O Ministério Público Estadual (MPE) instaurou quatro indiciamentos contra o pastor Lucas Abreu, dos quais dois a Justiça extinguiu a punibilidade, e outros dois foram considerados supostos crimes de menor potencial ofensivo, e que serão julgados pelo Juizado Especial Criminal, conforme afirma a defesa.

“Nesses que foram extintos, houve o que chamamos de decadência, que é a perda de direito de representação por serem fatos muito antigos, de 10 anos atrás. Isso significa que há 10 anos as supostas vítimas tinham um prazo para oferecer representação, mas esse prazo não foi cumprido e então não vai ser mais discutido o caso. É o que chamamos de decadência, que extingue a punibilidade”, explica o advogado penal.

 

No caso do pastor Luiz Antônio, também acusado de crime sexual, foram feitas sete denúncias, no entanto, conforme a defesa, apenas um indiciamento foi apresentado pelo MPE, titular da ação penal.

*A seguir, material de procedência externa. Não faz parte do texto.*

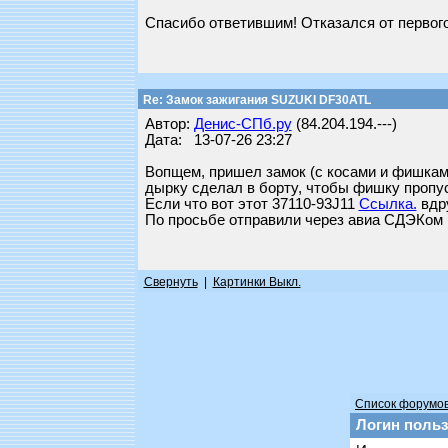
Спасибо ответившим! Отказался от первого
Re: Замок зажигания SUZUKI DF30ATL
Автор:
Денис-СПб.ру
(84.204.194.---)
Дата: 13-07-26 23:27
Вопщем, пришел замок (с косами и фишками
дырку сделал в борту, чтобы фишку пропус
Если что вот этот 37110-93J11
Ссылка.
вдру
По просьбе отправили через авиа СДЭКом 
Свернуть
|
Картинки Выкл.
Список форумо
Логин польз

“Este indiciamento, que é apenas uma opinião da delegada, está sob análise do MPE para decidir se vai arquivar por entender que não há crime, e essa é nossa expectativa, ou se vai pedir novas diligências investigativas, como ouvir novas pessoas, ou se vai oferecer a denúncia e iniciar a denúncia. São esses os três caminhos que o MPE pode tomar. Nesse momento em que o indiciamento foi feito, nós, da defesa, entregamos novas provas e a expectativa é de que haja o arquivamento”, acrescenta Aurélio.

Relembre o caso 

Os pastores Luiz Antonio e Lucas Abreu foram acusados de suposto crime sexual por mulheres que frequentavam a Igreja do Evangelho Quadrangular, onde ambos atuam. Os inquéritos foram instaurados e conduzidos pela Delegacia de Atendimento à Mulher (Deam) e pela Delegacia Especial de Proteção à Criança e ao Adolescente Vítima (Deacav), vinculadas ao Departamento de Atendimento a Grupos Vulneráveis (DAGV).

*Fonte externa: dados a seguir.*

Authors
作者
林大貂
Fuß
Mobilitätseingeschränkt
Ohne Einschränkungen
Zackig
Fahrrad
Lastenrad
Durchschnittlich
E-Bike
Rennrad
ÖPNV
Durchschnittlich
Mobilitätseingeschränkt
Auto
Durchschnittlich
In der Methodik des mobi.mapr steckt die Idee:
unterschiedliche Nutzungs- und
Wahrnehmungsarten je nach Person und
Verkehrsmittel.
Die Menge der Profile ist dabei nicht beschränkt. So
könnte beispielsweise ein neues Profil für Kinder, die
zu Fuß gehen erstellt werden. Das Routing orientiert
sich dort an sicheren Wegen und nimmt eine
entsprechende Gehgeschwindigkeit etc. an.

No caso do pastor Lucas Abreu, a Polícia se embasou nos relatos de vítimas que eram adolescentes quando os crimes teriam sido praticados. Na época, o pastor atuava como líder do grupo do qual as vítimas faziam parte na igreja. Já quanto ao pastor Luiz Antônio, sete supostas vítimas denunciaram os crimes – um deles prescreveu porque teria ocorrido em 2010 e em outros três foram identificados pela polícia indícios que poderiam configurar conduta criminosa.

A defesa dos pastores afirma que não há qualquer crime com relação a ambos. “Nem do pastor Luiz Antonio, nem de Lucas. Não vou discutir questões éticas, morais ou religiosas, mas, no âmbito jurídico, não há qualquer crime e esperamos que tudo seja arquivado”, disse o advogado Aurélio Belém.